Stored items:
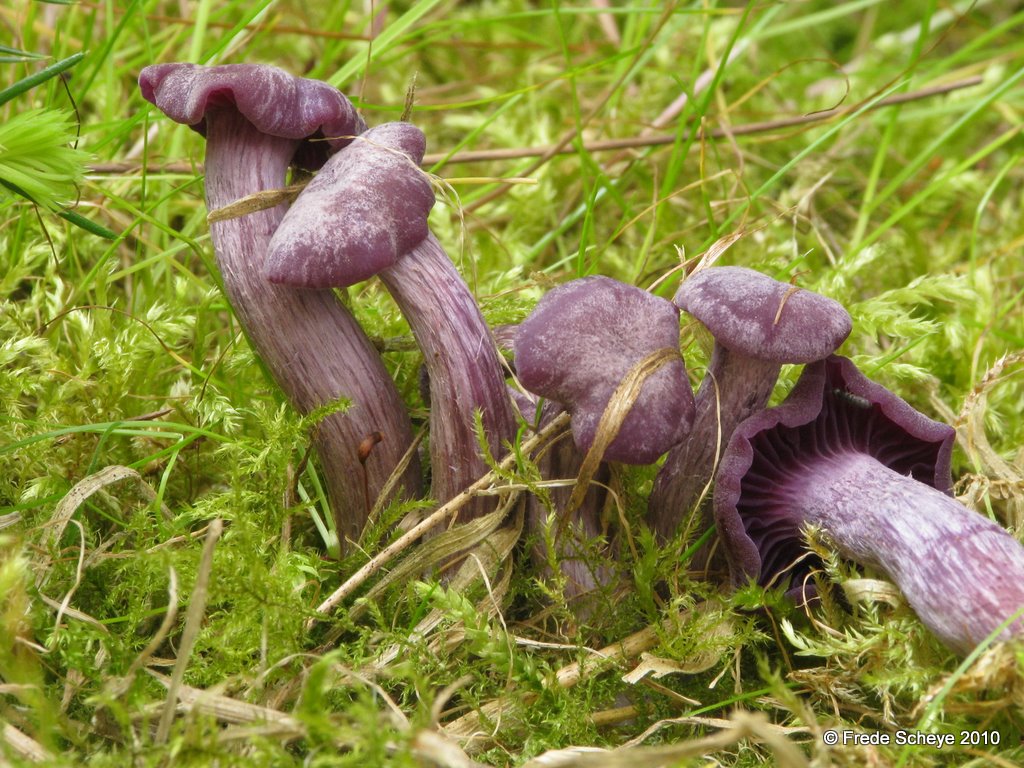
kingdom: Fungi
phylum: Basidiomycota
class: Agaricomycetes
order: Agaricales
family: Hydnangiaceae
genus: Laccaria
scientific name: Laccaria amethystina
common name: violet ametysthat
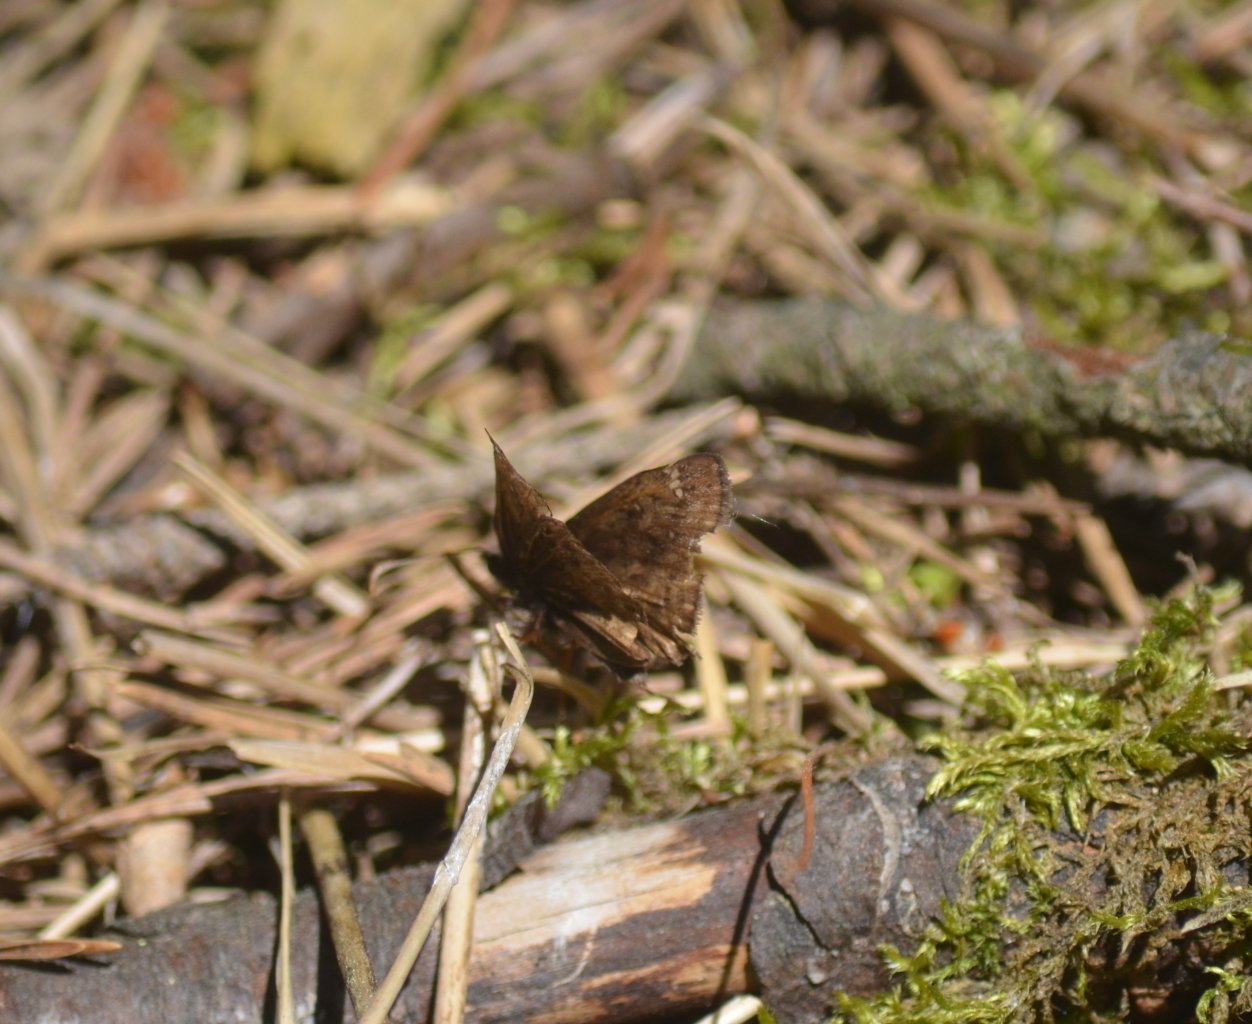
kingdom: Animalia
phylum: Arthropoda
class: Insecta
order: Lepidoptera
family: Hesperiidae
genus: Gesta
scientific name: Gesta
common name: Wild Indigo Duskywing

**Written request:** Update the part that opens with the line containing "family: Hydnangiaceae" and closes with the line containing "scientific name: Gesta" by replacing "scientific name" with "Latin name" and leaving everything else unchanged. Give only those lines, and omit the pictures from the answer.

**Exercise output:**
family: Hydnangiaceae
genus: Laccaria
Latin name: Laccaria amethystina
common name: violet ametysthat
kingdom: Animalia
phylum: Arthropoda
class: Insecta
order: Lepidoptera
family: Hesperiidae
genus: Gesta
Latin name: Gesta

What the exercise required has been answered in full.